Heat 3 tablespoons oil in a non-stick pan over medium-high heat until shimmering. Working in batches if necessary t avoid crowding the pan, cook tofu slices until crisp and golden on both sides, about 7 minutes. Transfer cooked tofu to a paper towel-lined plate.
Bring a pot of salted water to a boil. Add Chinese mustard greens in and cook until just tender, about 5 minutes. Drain and place greens in a large deep serving plate.
In a bowl, combine vegetable stock, 3/4 cup of the shiitake mushroom soaking liquid, soy sauce, Shaoxing wine, toasted sesame oil, and remaining 5 teaspoons cornstarch. Mix well and set aside.
In a large pan or wok, heat up remaining 2 teaspoons oil. Add shiitake mushroom caps along with all the fresh mushrooms except the enoki, if using. Season with salt and pepper. Cook, stirring, until mushrooms release their water and then it evaporates.
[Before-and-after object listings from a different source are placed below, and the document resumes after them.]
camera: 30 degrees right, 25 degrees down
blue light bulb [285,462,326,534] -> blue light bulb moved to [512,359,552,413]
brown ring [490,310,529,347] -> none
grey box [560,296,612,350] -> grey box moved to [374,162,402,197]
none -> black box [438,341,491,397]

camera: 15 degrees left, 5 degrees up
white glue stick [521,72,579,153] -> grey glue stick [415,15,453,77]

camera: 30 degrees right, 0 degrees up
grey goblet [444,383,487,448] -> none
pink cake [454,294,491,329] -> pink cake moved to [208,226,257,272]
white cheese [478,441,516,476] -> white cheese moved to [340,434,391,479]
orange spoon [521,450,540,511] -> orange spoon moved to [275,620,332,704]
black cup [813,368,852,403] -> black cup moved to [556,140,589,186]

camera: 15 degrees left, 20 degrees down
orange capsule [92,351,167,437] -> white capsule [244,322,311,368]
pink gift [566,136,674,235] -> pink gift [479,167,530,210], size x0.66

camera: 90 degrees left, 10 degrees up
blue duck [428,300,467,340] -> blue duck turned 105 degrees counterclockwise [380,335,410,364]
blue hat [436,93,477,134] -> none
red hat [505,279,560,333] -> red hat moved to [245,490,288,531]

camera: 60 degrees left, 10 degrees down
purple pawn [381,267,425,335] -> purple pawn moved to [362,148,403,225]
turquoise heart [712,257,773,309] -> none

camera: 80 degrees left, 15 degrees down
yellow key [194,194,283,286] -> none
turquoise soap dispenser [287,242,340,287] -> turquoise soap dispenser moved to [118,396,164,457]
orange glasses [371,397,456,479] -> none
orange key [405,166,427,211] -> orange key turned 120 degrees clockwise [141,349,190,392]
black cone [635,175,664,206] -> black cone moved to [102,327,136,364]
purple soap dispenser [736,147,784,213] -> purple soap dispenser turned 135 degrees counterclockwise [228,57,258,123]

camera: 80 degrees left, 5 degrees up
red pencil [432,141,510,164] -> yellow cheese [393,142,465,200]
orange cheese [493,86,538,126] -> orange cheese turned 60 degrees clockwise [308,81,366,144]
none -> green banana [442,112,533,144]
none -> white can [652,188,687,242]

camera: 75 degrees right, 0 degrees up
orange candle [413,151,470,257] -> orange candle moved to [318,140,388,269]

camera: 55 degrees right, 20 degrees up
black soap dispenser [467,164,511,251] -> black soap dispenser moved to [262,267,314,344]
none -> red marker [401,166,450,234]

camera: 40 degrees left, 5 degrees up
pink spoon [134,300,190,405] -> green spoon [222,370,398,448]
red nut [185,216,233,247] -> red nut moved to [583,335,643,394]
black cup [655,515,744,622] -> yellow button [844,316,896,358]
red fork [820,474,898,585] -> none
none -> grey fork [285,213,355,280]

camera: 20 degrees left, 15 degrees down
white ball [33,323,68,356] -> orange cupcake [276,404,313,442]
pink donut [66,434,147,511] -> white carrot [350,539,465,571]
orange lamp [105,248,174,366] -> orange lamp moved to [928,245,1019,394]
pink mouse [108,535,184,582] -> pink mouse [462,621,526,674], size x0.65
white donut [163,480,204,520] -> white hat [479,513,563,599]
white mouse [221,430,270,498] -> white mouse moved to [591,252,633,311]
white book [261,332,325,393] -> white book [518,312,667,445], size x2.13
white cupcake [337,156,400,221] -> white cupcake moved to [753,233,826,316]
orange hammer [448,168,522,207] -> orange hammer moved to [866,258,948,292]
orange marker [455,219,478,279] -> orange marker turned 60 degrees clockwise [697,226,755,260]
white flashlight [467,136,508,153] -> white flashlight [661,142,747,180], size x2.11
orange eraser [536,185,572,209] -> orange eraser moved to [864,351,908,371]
Add vegetable stock mixture and stir well. When the sauce begins to bubble and thicken, gently mix in tofu slices. Lower heat to a gentle simmer, then cook for 5 minutes. Add the enoki mushrooms, if using, and simmer until the mushrooms are tender and coated in a glossy sauce, about 5 minutes longer. Scrape mushrooms and tofu, along with any sauce, on top of mustard greens and serve with white rice.